It was shaping up to be an eventful Sunday in Portland on May 18, 1980. I just had no idea, early that morning, how eventful it would be.
I was covering the Portland Beavers for the Oregon Journal in those days and had an afternoon game to write about, in what was then Civic Stadium.
But that wasn't what I was looking forward to on that Sunday afternoon. My son, Will, turned six on May 18 and his birthday party was scheduled to take place in the left-field bleachers at the ballpark. I was excited about seeing all those six-year-olds scrambling around the roomy bleachers having a good time.
But you know by now, that day turned dark. Literally. And of course, that game was postponed because Mount St. Helens -- which had been ominously angry since late March -- finally exploded. And I mean REALLY exploded.
It sent a plume of ash 15 miles high. The top 1,300 feet of the mountain was blown away -- gone. A lethal flow of searing hot ash and gas flowed down what was left of the mountain.
Ash turned day into night all over the Pacific Northwest and managed to hit 11 states. The direct death toll took days to figure, but the final number was set at 57.
And the aftermath was pandemic like. The ashfall was everywhere -- and dangerous. Some of the ash contained glass shards and pumice, making masks mandatory for those outside in the midst of it.
It was all over roads and cars and I recall how careful you had to be about getting it off your car because of the scratches it would cause.

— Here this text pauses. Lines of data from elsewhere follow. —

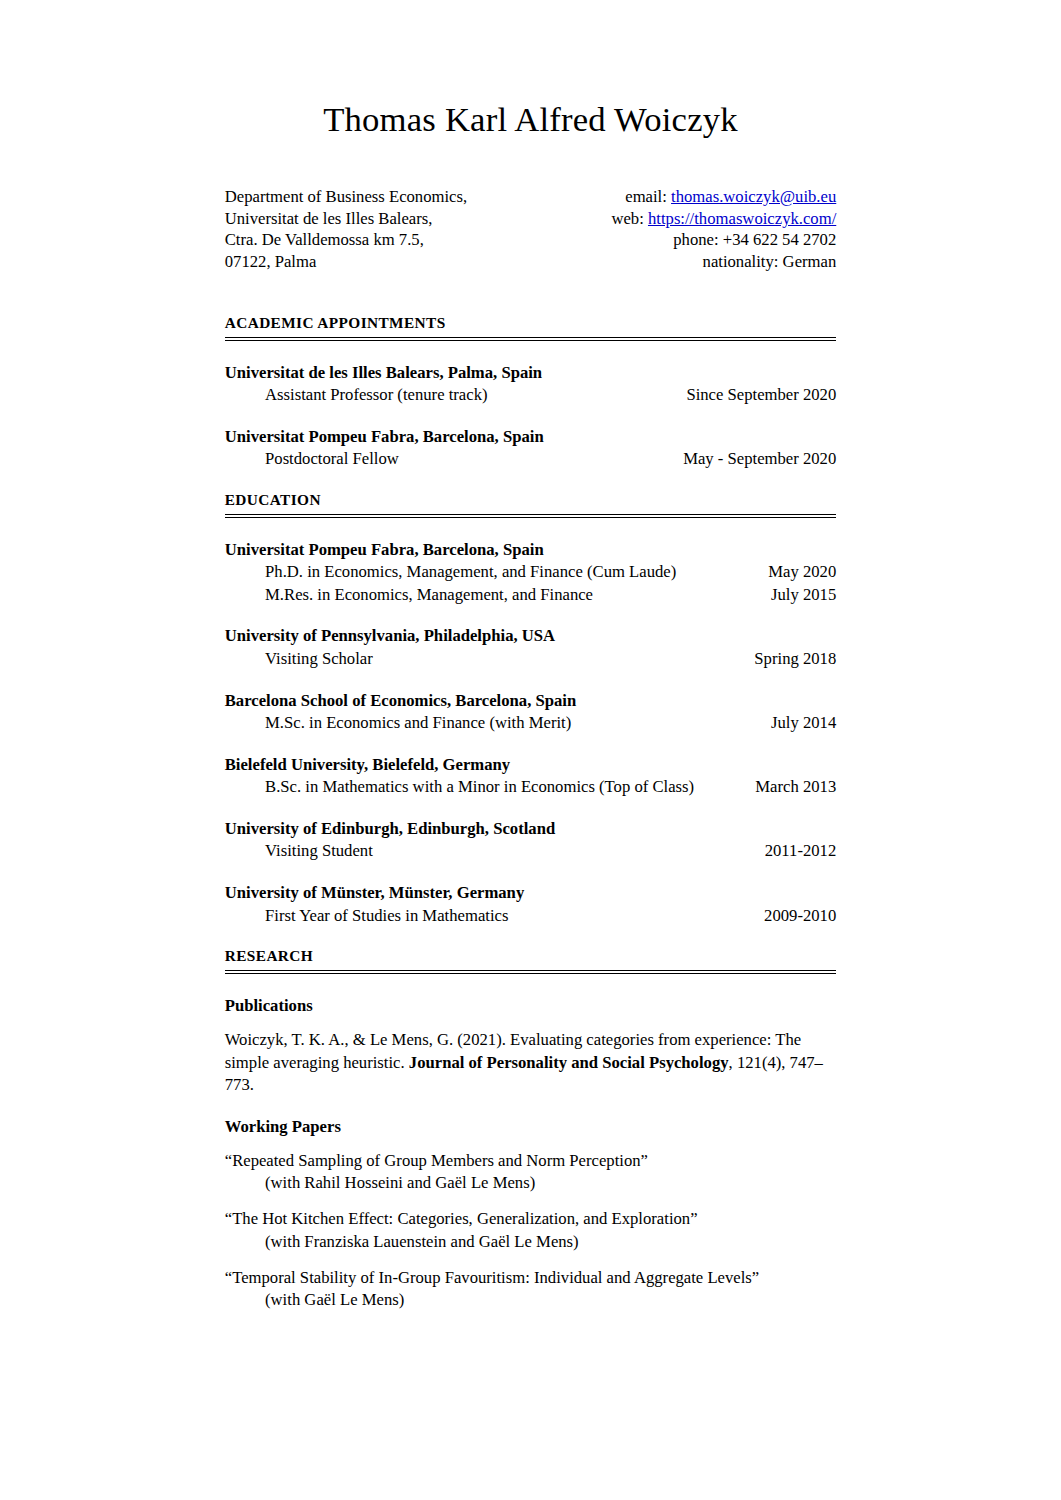Thomas Karl Alfred Woiczyk
Department of Business Economics,
Universitat de les Illes Balears,
Ctra. De Valldemossa km 7.5,
07122, Palma
email: thomas.woiczyk@uib.eu
web: https://thomaswoiczyk.com/
phone: +34 622 54 2702
nationality: German
ACADEMIC APPOINTMENTS
Universitat de les Illes Balears, Palma, Spain
Assistant Professor (tenure track)
Since September 2020
Universitat Pompeu Fabra, Barcelona, Spain
Postdoctoral Fellow
May - September 2020
EDUCATION
Universitat Pompeu Fabra, Barcelona, Spain
Ph.D. in Economics, Management, and Finance (Cum Laude)
May 2020
M.Res. in Economics, Management, and Finance
July 2015
University of Pennsylvania, Philadelphia, USA
Visiting Scholar
Spring 2018
Barcelona School of Economics, Barcelona, Spain
M.Sc. in Economics and Finance (with Merit)
July 2014
Bielefeld University, Bielefeld, Germany
B.Sc. in Mathematics with a Minor in Economics (Top of Class)
March 2013
University of Edinburgh, Edinburgh, Scotland
Visiting Student
2011-2012
University of Münster, Münster, Germany
First Year of Studies in Mathematics
2009-2010
RESEARCH
Publications
Woiczyk, T. K. A., & Le Mens, G. (2021). Evaluating categories from experience: The simple averaging heuristic. Journal of Personality and Social Psychology, 121(4), 747–773.
Working Papers
“Repeated Sampling of Group Members and Norm Perception” (with Rahil Hosseini and Gaël Le Mens)
“The Hot Kitchen Effect: Categories, Generalization, and Exploration” (with Franziska Lauenstein and Gaël Le Mens)
“Temporal Stability of In-Group Favouritism: Individual and Aggregate Levels” (with Gaël Le Mens)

Portland wasn't the hardest hit area, though. We were lucky. Winds carried most of the ash in a northeasterly direction, with Yakima and Spokane hard hit.

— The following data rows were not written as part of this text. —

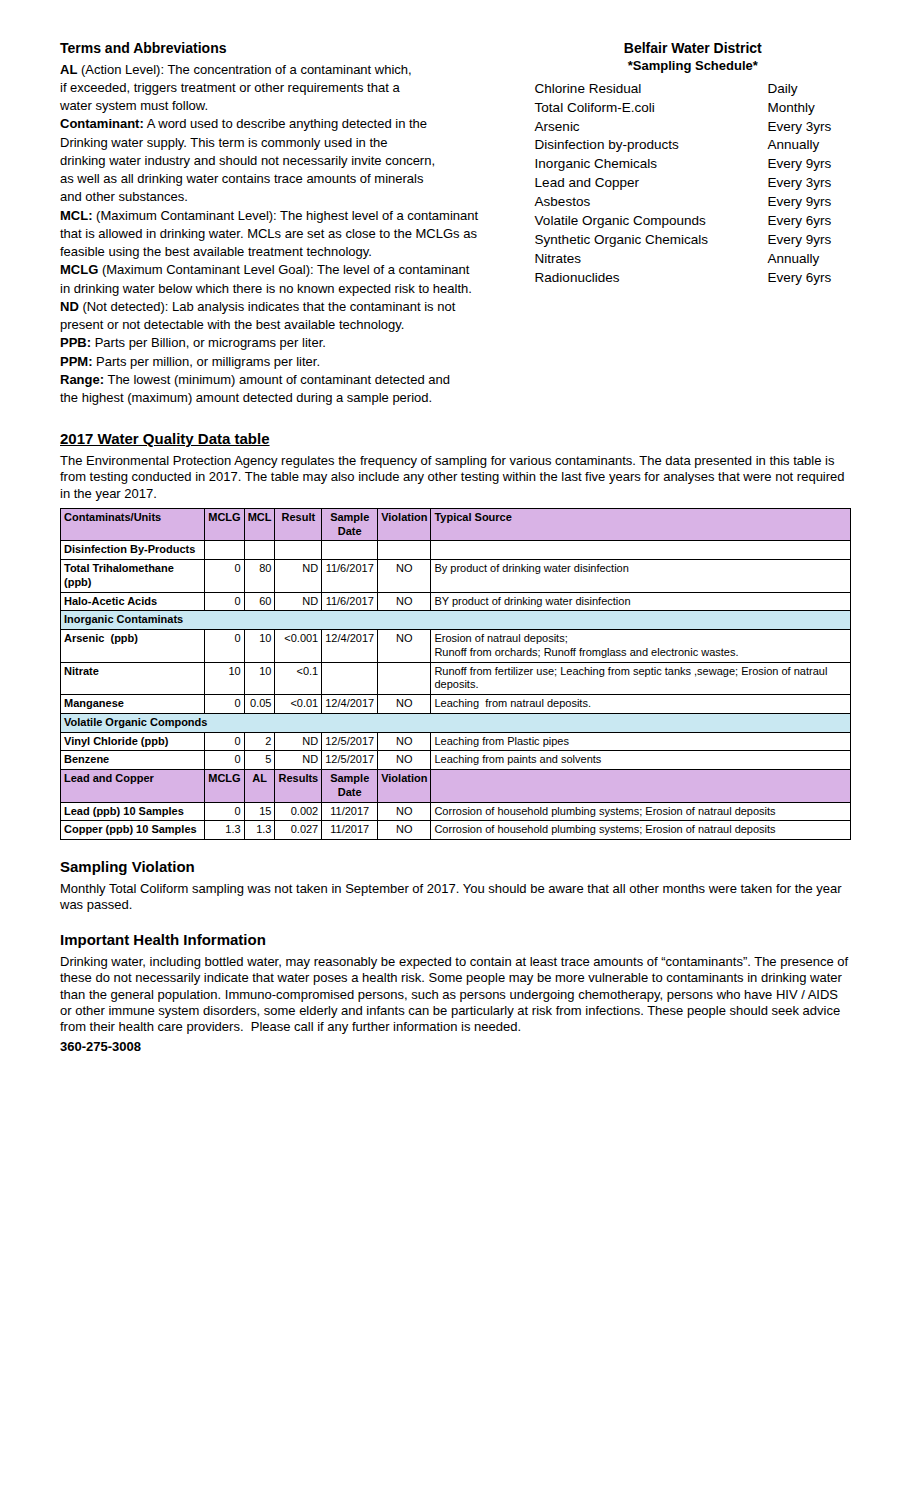Terms and Abbreviations
AL (Action Level): The concentration of a contaminant which,
if exceeded, triggers treatment or other requirements that a
water system must follow.
Contaminant: A word used to describe anything detected in the
Drinking water supply. This term is commonly used in the
drinking water industry and should not necessarily invite concern,
as well as all drinking water contains trace amounts of minerals
and other substances.
MCL: (Maximum Contaminant Level): The highest level of a contaminant
that is allowed in drinking water. MCLs are set as close to the MCLGs as
feasible using the best available treatment technology.
MCLG (Maximum Contaminant Level Goal): The level of a contaminant
in drinking water below which there is no known expected risk to health.
ND (Not detected): Lab analysis indicates that the contaminant is not
present or not detectable with the best available technology.
PPB: Parts per Billion, or micrograms per liter.
PPM: Parts per million, or milligrams per liter.
Range: The lowest (minimum) amount of contaminant detected and
the highest (maximum) amount detected during a sample period.
Belfair Water District
*Sampling Schedule*
| Chlorine Residual | Daily |
| Total Coliform-E.coli | Monthly |
| Arsenic | Every 3yrs |
| Disinfection by-products | Annually |
| Inorganic Chemicals | Every 9yrs |
| Lead and Copper | Every 3yrs |
| Asbestos | Every 9yrs |
| Volatile Organic Compounds | Every 6yrs |
| Synthetic Organic Chemicals | Every 9yrs |
| Nitrates | Annually |
| Radionuclides | Every 6yrs |
2017 Water Quality Data table
The Environmental Protection Agency regulates the frequency of sampling for various contaminants. The data presented in this table is from testing conducted in 2017. The table may also include any other testing within the last five years for analyses that were not required in the year 2017.
| Contaminats/Units | MCLG | MCL | Result | Sample Date | Violation | Typical Source |
| --- | --- | --- | --- | --- | --- | --- |
| Disinfection By-Products | | | | | | |
| Total Trihalomethane (ppb) | 0 | 80 | ND | 11/6/2017 | NO | By product of drinking water disinfection |
| Halo-Acetic Acids | 0 | 60 | ND | 11/6/2017 | NO | BY product of drinking water disinfection |
| Inorganic Contaminats |
| Arsenic (ppb) | 0 | 10 | <0.001 | 12/4/2017 | NO | Erosion of natraul deposits; Runoff from orchards; Runoff fromglass and electronic wastes. |
| Nitrate | 10 | 10 | <0.1 | | | Runoff from fertilizer use; Leaching from septic tanks ,sewage; Erosion of natraul deposits. |
| Manganese | 0 | 0.05 | <0.01 | 12/4/2017 | NO | Leaching from natraul deposits. |
| Volatile Organic Componds |
| Vinyl Chloride (ppb) | 0 | 2 | ND | 12/5/2017 | NO | Leaching from Plastic pipes |
| Benzene | 0 | 5 | ND | 12/5/2017 | NO | Leaching from paints and solvents |
| Lead and Copper | MCLG | AL | Results | Sample Date | Violation | |
| Lead (ppb) 10 Samples | 0 | 15 | 0.002 | 11/2017 | NO | Corrosion of household plumbing systems; Erosion of natraul deposits |
| Copper (ppb) 10 Samples | 1.3 | 1.3 | 0.027 | 11/2017 | NO | Corrosion of household plumbing systems; Erosion of natraul deposits |
Sampling Violation
Monthly Total Coliform sampling was not taken in September of 2017. You should be aware that all other months were taken for the year was passed.
Important Health Information
Drinking water, including bottled water, may reasonably be expected to contain at least trace amounts of “contaminants”. The presence of these do not necessarily indicate that water poses a health risk. Some people may be more vulnerable to contaminants in drinking water than the general population. Immuno-compromised persons, such as persons undergoing chemotherapy, persons who have HIV / AIDS or other immune system disorders, some elderly and infants can be particularly at risk from infections. These people should seek advice from their health care providers. Please call if any further information is needed.
360-275-3008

And there was a psychological toll, too. Nobody was quite sure what would happen next. Would Mt. Hood blow? Or of more concern to Portlanders, what about Mt. Tabor? Would there be some sort of chain reaction there, causing it to erupt?

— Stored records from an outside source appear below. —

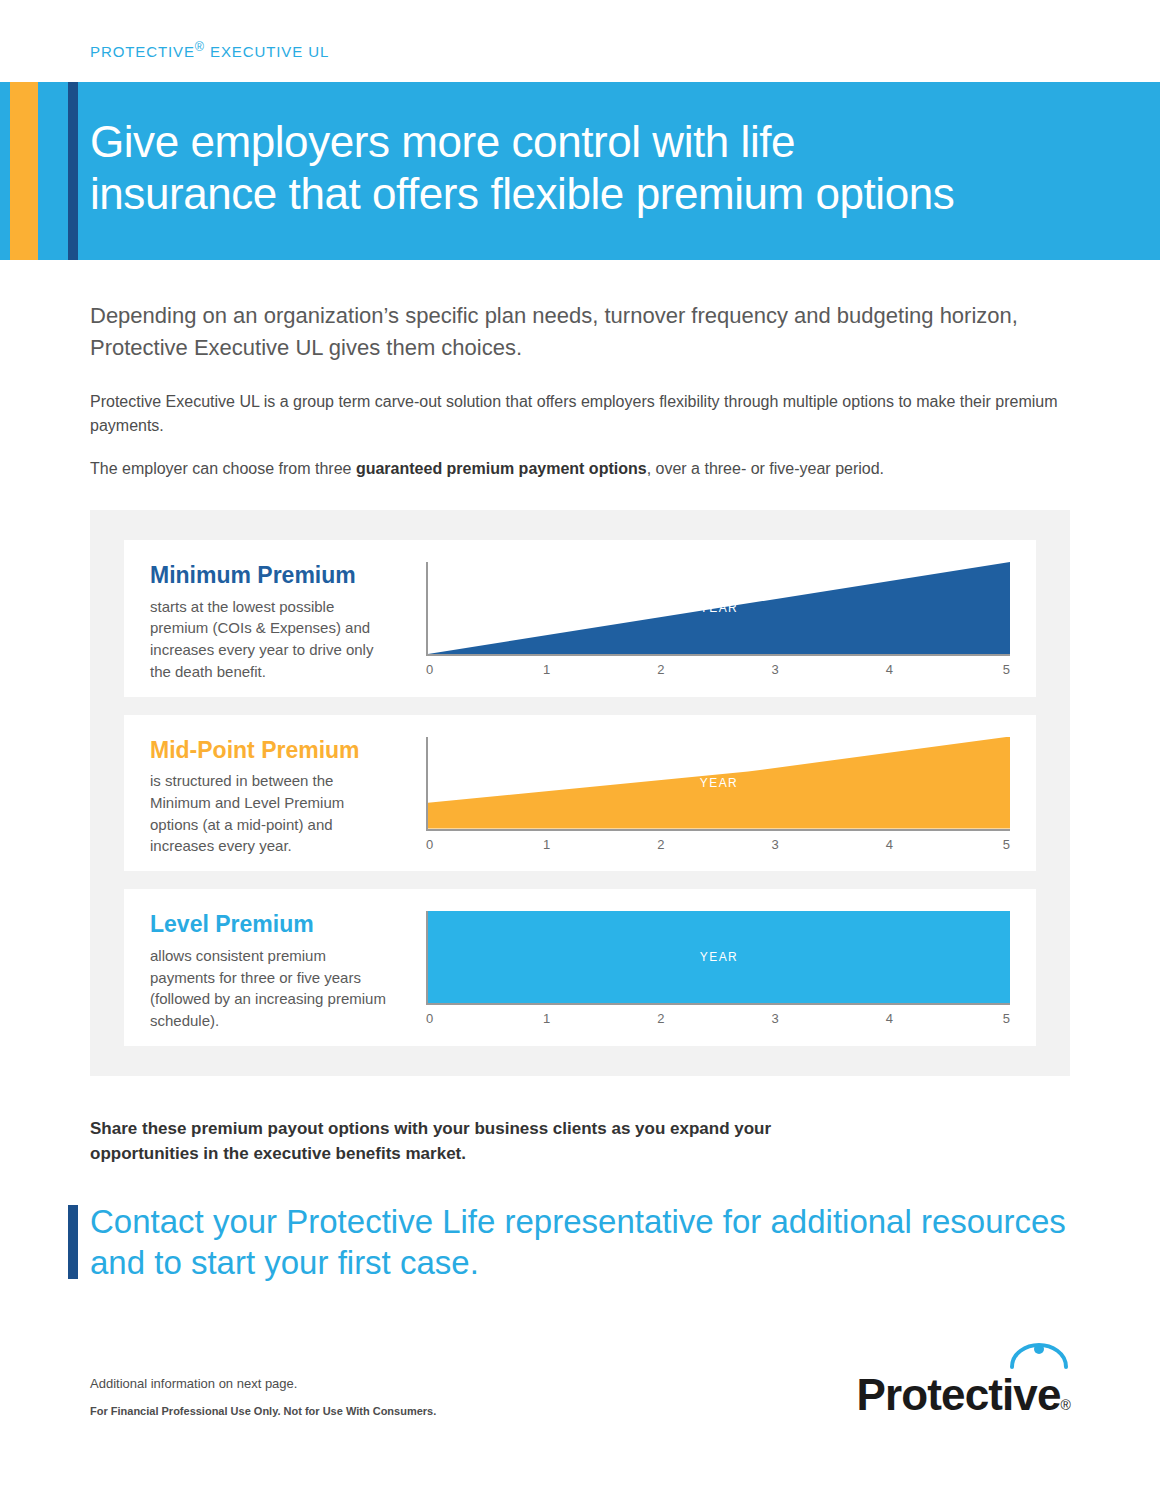Protective® Executive UL
Give employers more control with life
insurance that offers flexible premium options
Depending on an organization’s specific plan needs, turnover frequency and budgeting horizon, Protective Executive UL gives them choices.
Protective Executive UL is a group term carve-out solution that offers employers flexibility through multiple options to make their premium payments.
The employer can choose from three guaranteed premium payment options, over a three- or five-year period.
Minimum Premium
starts at the lowest possible premium (COIs & Expenses) and increases every year to drive only the death benefit.
YEAR
012345
Mid-Point Premium
is structured in between the Minimum and Level Premium options (at a mid-point) and increases every year.
YEAR
012345
Level Premium
allows consistent premium payments for three or five years (followed by an increasing premium schedule).
YEAR
012345
Share these premium payout options with your business clients as you expand your
opportunities in the executive benefits market.
Contact your Protective Life representative for additional resources
and to start your first case.
Additional information on next page.
For Financial Professional Use Only. Not for Use With Consumers.
Protective®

Or did you not know that Portland is one of only six cities in the country with an extinct volcano within its city limits?
For a while, the Pacific Northwest lived with tragedy of lives and property destroyed and even longer with the worry of another eruption, either at Mount St. Helens or somewhere else.
It eventually went away, though, just as the ash did.
The Beavers took a few days off before resuming their schedule. The birthday party eventually happened, too, at home a few days later.
The 6-year-old has turned into a 46-year-old, to be celebrating tonight with Mexican food, a brownie sundae and his family, socially distancing far away, in Kentucky.
Again, though, with no baseball game to watch. And I think we both are a bit sad about that, just as we were 40 years ago.